Meet a couple that loves their 144-square-foot tiny home. One of the growing options for affordable housing is getting really small. 

TRANSCRIPT OF VIDEO

MELANIE COPELAND: My name is Melanie Copeland. We are sitting in a 144-square-foot tiny house on wheels that my husband and I and three friends built in seven days. So, it's 18 feet long, eight feet wide, it's 13 feet, six inches tall, which is road safe, like can't have them any taller than that without permits to move them.

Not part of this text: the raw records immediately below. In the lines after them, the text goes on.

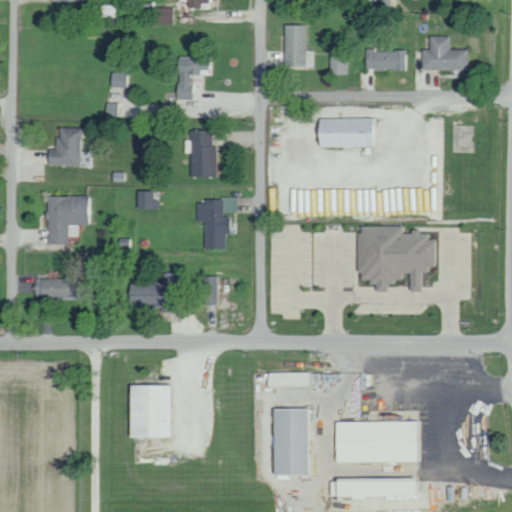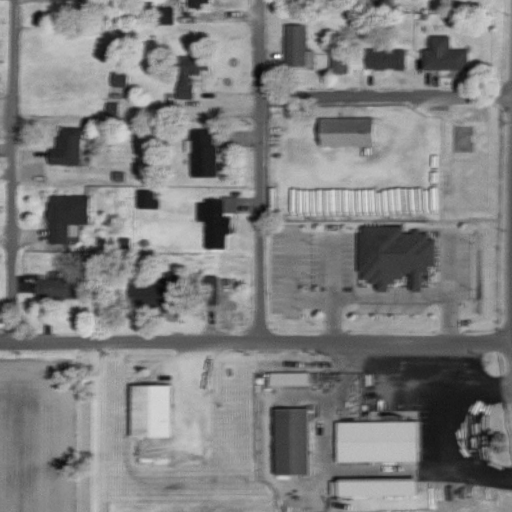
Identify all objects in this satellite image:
building: (63, 0)
building: (365, 0)
building: (191, 4)
building: (163, 15)
road: (220, 17)
building: (297, 47)
building: (442, 55)
building: (384, 59)
building: (338, 65)
building: (188, 73)
building: (120, 79)
road: (385, 96)
road: (186, 109)
building: (345, 131)
building: (65, 147)
building: (201, 153)
road: (13, 169)
road: (260, 170)
building: (146, 200)
building: (64, 216)
building: (215, 219)
building: (392, 255)
building: (55, 288)
building: (210, 290)
building: (152, 297)
road: (255, 340)
building: (287, 378)
building: (148, 411)
road: (96, 426)
crop: (44, 431)
building: (290, 441)
building: (375, 441)
building: (376, 488)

We both did go to college. I have two degrees, my husband has two degrees. I had gone through a multitude of layoffs, six in seven years. And I'm thinking, I did all this education for what? I can't even, I'm just going to get laid off again. I'm going to get outsourced. And we were working five jobs between two people. So we were not being lazy, and we were still not making it. The rent, the student loans, the car payments. As soon as you would get some money up in savings and get going, it's like, oh, well the car would break, or the dog needs this.

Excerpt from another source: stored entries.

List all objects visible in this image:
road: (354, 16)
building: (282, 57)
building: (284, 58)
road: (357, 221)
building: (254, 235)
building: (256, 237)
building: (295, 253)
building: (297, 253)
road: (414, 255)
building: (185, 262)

I came home, it was right before Christmas, I had had another layoff, and I said, I'm done. I don't feel anything in my soul anymore, because I'm just trying to pay the next bill. And I'm like, if we stay in this, we're going to lose our marriage. We had no chance at retirement, zero. Retirement was die. Work till you die.

All right, here we go, heading on to East 64.

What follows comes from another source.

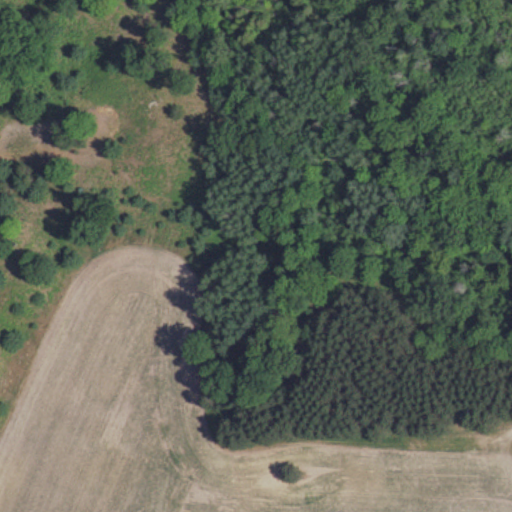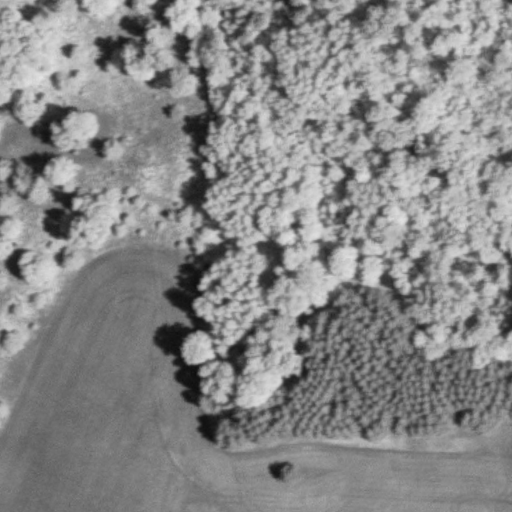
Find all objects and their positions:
road: (7, 154)
road: (256, 453)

So I built the tiny house, and I sold everything, and I said, well, guess what? I don't have anything to lose anymore. Now I can go do what I want to do. And right now, for a lot of people, they're priced out of homes, completely priced out of homes. So if you can't afford a 200, 300, 400, $500,000 home, maybe you could afford a 30, 40, $50,000 tiny house. And it's a place to start.

So the garden has corn, which is our first time growing that this year. And we have spaghetti squash, along with butternut squash coming up this trellis. Obviously, we have tomatoes, and then we have kale and green beans and all kinds of stuff growing.

The kitchen's pretty easy space to work together out of the whole tiny house, because we each have a side. So he can cut on one side, I can cook on the other. It's actually pretty usable space. I believe tiny homes is an excellent solution for many, many different people across the board. I mean, it can certainly help people who are just getting out of college and don't know where their permanent jobs are going to be yet. So they may graduate in one state, take their house, and travel to another state, and live there and start working before they buy a home. Traveling nurses can do the same type of thing. There's so many benefits to having tiny houses or tiny houses on wheels in your community.

And I'm the national spokesperson for the Tiny House Alliance USA. I speak at a global level. I deal with local level zoning officials and building inspectors all over. I talked to them about codes. So tiny houses on wheels are different than a tiny house on a foundation. Tiny houses on foundations usually have to follow state building codes. It's time to change zoning laws and build smaller homes or create communities that benefit people, and not the dollar at the end of the day.

And we did it. So we took the chances and they paid off for us. And now we travel, and we'll retire early, and everybody should have that chance.